When people ask what I do for a living, I generally say I’m a computer programmer. I say this because it’s simple and understandable, but it’s only partly true. I do a lot more paperwork than programming.
I write test plans. Follow test plans. Write documentation. Organize documentation. Read documentation that tells me what documentation to write. Send e-mails. Answer questions. Manage projects. Estimate costs. Estimate schedules. Define requirements. Design software. Explain to other software developers what we need. Consult with vendors. Receive training. Et cetera.
I’d say that computer programming – the actual writing of code – accounts for less than 20% of my time.
To be fair, these other tasks aren’t just overhead. They are part of my job description. Lots of people in IT do valuable work and never write programs at all. That’s fine.
But when I get to do some real programming – as I have this week – it makes me happy.

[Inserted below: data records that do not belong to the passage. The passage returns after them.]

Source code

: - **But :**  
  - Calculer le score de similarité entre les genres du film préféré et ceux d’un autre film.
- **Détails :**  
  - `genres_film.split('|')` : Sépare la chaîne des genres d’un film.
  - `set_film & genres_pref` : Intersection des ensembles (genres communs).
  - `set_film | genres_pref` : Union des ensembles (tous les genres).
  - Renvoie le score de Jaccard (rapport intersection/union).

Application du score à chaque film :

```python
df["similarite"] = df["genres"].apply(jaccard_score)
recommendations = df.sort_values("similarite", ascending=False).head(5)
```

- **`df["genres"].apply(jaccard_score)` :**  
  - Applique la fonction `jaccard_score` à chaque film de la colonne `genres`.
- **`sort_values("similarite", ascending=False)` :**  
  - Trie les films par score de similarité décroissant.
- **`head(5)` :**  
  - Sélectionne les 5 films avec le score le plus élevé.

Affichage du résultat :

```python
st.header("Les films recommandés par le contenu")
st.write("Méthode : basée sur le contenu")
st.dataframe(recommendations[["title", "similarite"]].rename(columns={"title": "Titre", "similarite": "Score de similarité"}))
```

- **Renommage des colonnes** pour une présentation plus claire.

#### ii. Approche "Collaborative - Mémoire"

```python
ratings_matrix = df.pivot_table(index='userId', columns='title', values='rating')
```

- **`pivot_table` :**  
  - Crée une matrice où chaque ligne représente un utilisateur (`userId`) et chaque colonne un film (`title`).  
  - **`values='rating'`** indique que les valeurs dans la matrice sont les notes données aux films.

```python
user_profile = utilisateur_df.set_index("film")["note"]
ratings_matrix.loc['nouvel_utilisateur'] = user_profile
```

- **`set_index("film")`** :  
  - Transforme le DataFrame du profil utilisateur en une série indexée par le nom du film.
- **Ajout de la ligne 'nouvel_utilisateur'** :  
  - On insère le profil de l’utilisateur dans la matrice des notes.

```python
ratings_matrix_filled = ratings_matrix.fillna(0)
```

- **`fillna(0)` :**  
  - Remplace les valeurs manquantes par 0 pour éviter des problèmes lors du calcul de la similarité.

It sounds odd to say programming is a simple pleasure. After all, programs are often staggeringly complex, spanning dozens of modules, multiple layers, thousands of lines of code. It’s not at all unusual for a single web application to involve five or more different languages working together (HTML, XML, javascript, SQL, and VB.NET/C# spring to mind). Just learning how to use the development tools is itself a neverending task.
Yet despite all that complexity, programming is a simple pleasure.
It’s simple because computers do exactly what you tell them, no more, no less. And it’s a pleasure because there is joy in precision, in defining a thing and seeing it immediately done.
People are emotional, they’re vague, they have conflicting priorities, they lie, they frequently don’t know what they themselves are doing. Let’s face it: people are trouble.
But if a computer does something wrong, it’s because you (or someone) gave it the wrong instructions.
Programming is also tremendously creative and liberating, because once you know how to write code – in any language – you can do whatever you want. You could write a chatbot, a joke generator, a recipe database, an interactive movie, a speech recognition system, a tic-tac-toe partner – or something cooler than all of those put together.
The mind’s the limit.
I’m reminded of a quote from Jack Sparrow in the first Pirates of the Caribbean movie.
The entire ocean. The entire world. Wherever we want to go, we’ll go. That’s what a ship is, you know. It’s not just a keel and a hull and a deck and sails. That’s what a ship needs. But what a ship is…what the Black Pearl really is…is freedom.
What programming really is, is freedom.
What about you? Do you ever find simple pleasure in complicated things?